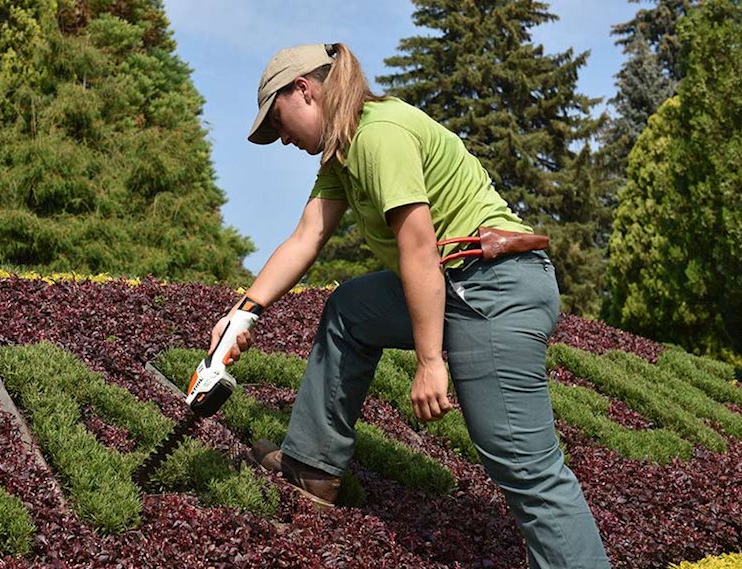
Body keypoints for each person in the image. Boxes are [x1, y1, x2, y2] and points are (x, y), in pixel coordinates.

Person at [210, 42, 611, 568]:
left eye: (278, 121)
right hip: (460, 284)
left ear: (304, 90)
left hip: (495, 290)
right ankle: (313, 468)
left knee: (526, 467)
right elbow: (307, 236)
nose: (282, 139)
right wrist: (244, 310)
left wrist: (429, 361)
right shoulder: (343, 153)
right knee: (352, 309)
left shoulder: (379, 136)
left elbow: (418, 247)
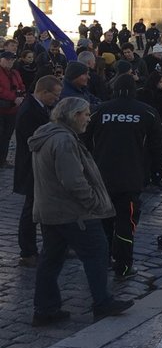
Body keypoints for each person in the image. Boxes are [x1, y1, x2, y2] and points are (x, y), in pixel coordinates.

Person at [29, 97, 134, 325]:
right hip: (72, 212)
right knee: (96, 252)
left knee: (51, 259)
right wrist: (93, 202)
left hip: (51, 209)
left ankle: (45, 308)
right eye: (86, 114)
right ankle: (102, 302)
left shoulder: (48, 134)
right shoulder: (64, 140)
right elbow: (73, 180)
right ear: (74, 115)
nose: (88, 118)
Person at [85, 74, 162, 279]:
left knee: (103, 222)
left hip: (101, 176)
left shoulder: (99, 110)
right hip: (131, 177)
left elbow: (84, 141)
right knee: (125, 223)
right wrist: (158, 172)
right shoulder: (147, 112)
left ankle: (103, 260)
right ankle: (123, 265)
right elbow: (158, 146)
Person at [13, 75, 62, 267]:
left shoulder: (39, 107)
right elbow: (36, 140)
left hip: (38, 166)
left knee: (38, 207)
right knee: (31, 209)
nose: (56, 99)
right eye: (55, 95)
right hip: (31, 167)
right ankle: (27, 251)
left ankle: (42, 248)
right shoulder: (29, 111)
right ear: (44, 92)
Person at [0, 49, 26, 167]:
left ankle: (2, 160)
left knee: (7, 136)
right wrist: (13, 97)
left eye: (12, 60)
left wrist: (21, 96)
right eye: (7, 59)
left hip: (12, 110)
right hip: (2, 109)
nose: (10, 62)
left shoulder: (15, 73)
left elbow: (21, 85)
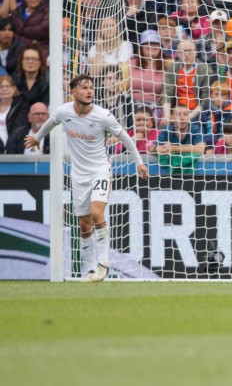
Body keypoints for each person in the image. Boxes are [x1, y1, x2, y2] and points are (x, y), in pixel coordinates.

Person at [26, 74, 148, 281]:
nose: (89, 91)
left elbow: (125, 137)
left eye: (91, 87)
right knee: (84, 224)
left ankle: (104, 263)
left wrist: (139, 162)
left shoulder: (103, 116)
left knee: (96, 212)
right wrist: (37, 138)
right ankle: (91, 269)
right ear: (73, 92)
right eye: (84, 87)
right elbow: (51, 122)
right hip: (78, 175)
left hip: (100, 170)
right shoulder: (64, 111)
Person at [0, 74, 28, 153]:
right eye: (1, 87)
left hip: (13, 149)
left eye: (8, 86)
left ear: (14, 89)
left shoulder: (21, 106)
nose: (4, 89)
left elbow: (18, 130)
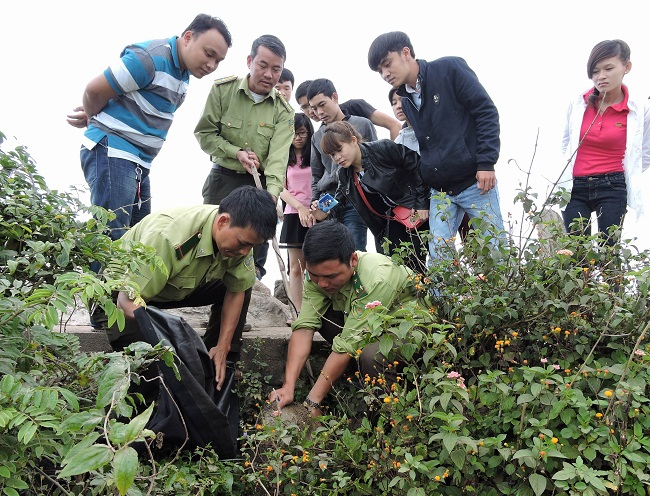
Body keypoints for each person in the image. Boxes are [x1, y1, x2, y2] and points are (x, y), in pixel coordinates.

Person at [67, 14, 232, 242]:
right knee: (111, 238)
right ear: (188, 37)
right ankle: (96, 279)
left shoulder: (184, 73)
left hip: (139, 162)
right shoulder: (150, 58)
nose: (211, 65)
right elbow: (95, 91)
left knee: (138, 240)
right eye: (208, 53)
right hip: (114, 152)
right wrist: (95, 116)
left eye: (218, 61)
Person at [107, 186, 278, 391]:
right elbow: (127, 300)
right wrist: (173, 336)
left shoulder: (239, 240)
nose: (245, 252)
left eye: (251, 246)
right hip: (118, 298)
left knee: (244, 284)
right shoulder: (168, 236)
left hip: (169, 289)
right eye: (242, 243)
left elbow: (236, 290)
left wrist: (224, 346)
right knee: (150, 372)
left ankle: (218, 362)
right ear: (223, 221)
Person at [268, 221, 430, 417]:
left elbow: (348, 343)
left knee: (371, 355)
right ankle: (354, 374)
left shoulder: (376, 277)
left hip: (409, 330)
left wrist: (312, 401)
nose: (322, 283)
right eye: (314, 275)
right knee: (322, 316)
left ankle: (388, 421)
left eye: (331, 276)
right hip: (368, 326)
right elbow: (304, 328)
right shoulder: (318, 278)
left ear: (353, 259)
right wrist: (288, 386)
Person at [368, 31, 505, 260]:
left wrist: (487, 162)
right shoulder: (407, 100)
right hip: (440, 190)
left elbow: (486, 112)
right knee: (440, 258)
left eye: (387, 64)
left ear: (406, 53)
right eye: (380, 71)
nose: (385, 74)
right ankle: (442, 298)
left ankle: (512, 296)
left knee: (496, 250)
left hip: (475, 181)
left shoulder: (449, 69)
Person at [194, 34, 295, 281]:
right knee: (213, 242)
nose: (269, 75)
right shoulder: (222, 90)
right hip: (223, 180)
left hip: (258, 185)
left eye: (276, 70)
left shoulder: (283, 111)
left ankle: (242, 312)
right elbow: (205, 135)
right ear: (250, 61)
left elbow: (277, 161)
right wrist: (235, 152)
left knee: (251, 254)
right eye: (263, 65)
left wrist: (270, 198)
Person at [559, 39, 649, 243]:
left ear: (626, 67)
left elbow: (645, 152)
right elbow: (566, 143)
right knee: (575, 252)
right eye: (595, 71)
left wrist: (626, 174)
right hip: (575, 186)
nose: (601, 76)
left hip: (613, 185)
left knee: (608, 250)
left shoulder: (639, 109)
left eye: (608, 68)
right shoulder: (577, 103)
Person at [316, 121, 429, 271]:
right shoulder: (344, 174)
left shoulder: (382, 148)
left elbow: (417, 165)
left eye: (339, 149)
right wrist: (322, 213)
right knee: (397, 271)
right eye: (332, 155)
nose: (337, 157)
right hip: (389, 226)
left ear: (353, 140)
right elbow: (339, 203)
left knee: (427, 262)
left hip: (416, 212)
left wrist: (421, 202)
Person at [389, 88, 471, 242]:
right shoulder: (398, 143)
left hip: (456, 188)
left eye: (401, 100)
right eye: (394, 103)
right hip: (425, 205)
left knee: (473, 240)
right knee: (439, 247)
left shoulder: (434, 128)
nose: (398, 106)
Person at [308, 78, 378, 251]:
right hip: (328, 199)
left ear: (335, 97)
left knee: (354, 252)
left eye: (322, 104)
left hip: (355, 197)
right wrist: (315, 202)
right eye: (314, 108)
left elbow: (375, 162)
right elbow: (316, 175)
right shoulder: (317, 137)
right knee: (331, 253)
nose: (319, 112)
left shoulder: (362, 124)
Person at [279, 113, 315, 313]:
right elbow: (281, 189)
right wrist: (300, 207)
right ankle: (297, 312)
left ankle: (316, 309)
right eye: (294, 133)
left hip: (316, 214)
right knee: (295, 268)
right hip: (294, 214)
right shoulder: (284, 156)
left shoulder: (317, 155)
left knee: (316, 265)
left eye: (302, 133)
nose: (298, 137)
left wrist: (311, 209)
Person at [295, 80, 402, 139]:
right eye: (305, 107)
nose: (312, 111)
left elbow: (394, 125)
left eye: (321, 104)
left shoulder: (354, 106)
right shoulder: (319, 135)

| ACTIVITY |
Using the records above, print exactly the run of lines that starts with the line with "right ankle: (123, 265)" and goes on through the line with "left eye: (218, 61)", pictures excluded.

| REPLY |
right ankle: (123, 265)
right elbow: (158, 146)
Person at [13, 75, 62, 267]:
left shoulder: (39, 107)
right elbow: (36, 140)
left hip: (38, 166)
left knee: (38, 207)
right knee: (31, 209)
nose: (56, 99)
right eye: (55, 95)
right hip: (31, 167)
right ankle: (27, 251)
left ankle: (42, 248)
right shoulder: (29, 111)
right ear: (44, 92)
Person at [0, 49, 26, 167]:
left ankle: (2, 160)
left knee: (7, 136)
right wrist: (13, 97)
left eye: (12, 60)
left wrist: (21, 96)
right eye: (7, 59)
left hip: (12, 110)
right hip: (2, 109)
nose: (10, 62)
left shoulder: (15, 73)
left elbow: (21, 85)
Body keypoints for each person in the image. Boxes are [x1, y1, x2, y2] and points are (x, y), in pixel coordinates.

Person at [26, 74, 148, 281]:
nose: (89, 91)
left elbow: (125, 137)
left eye: (91, 87)
right knee: (84, 224)
left ankle: (104, 263)
left wrist: (139, 162)
left shoulder: (103, 116)
left knee: (96, 212)
right wrist: (37, 138)
right ankle: (91, 269)
right ear: (73, 92)
right eye: (84, 87)
right elbow: (51, 122)
right hip: (78, 175)
left hip: (100, 170)
right shoulder: (64, 111)
Person at [0, 74, 28, 153]:
right eye: (1, 87)
left hip: (13, 149)
left eye: (8, 86)
left ear: (14, 89)
left shoulder: (21, 106)
nose: (4, 89)
left elbow: (18, 130)
Body keypoints for each person in the image. Boxes are [x1, y1, x2, y2] and points are (x, y), in pixel coordinates.

Person at [67, 14, 232, 242]:
right knee: (111, 238)
right ear: (188, 37)
right ankle: (96, 279)
left shoulder: (184, 73)
left hip: (139, 162)
right shoulder: (150, 58)
nose: (211, 65)
right elbow: (95, 91)
left knee: (138, 240)
right eye: (208, 53)
right hip: (114, 152)
right wrist: (95, 116)
left eye: (218, 61)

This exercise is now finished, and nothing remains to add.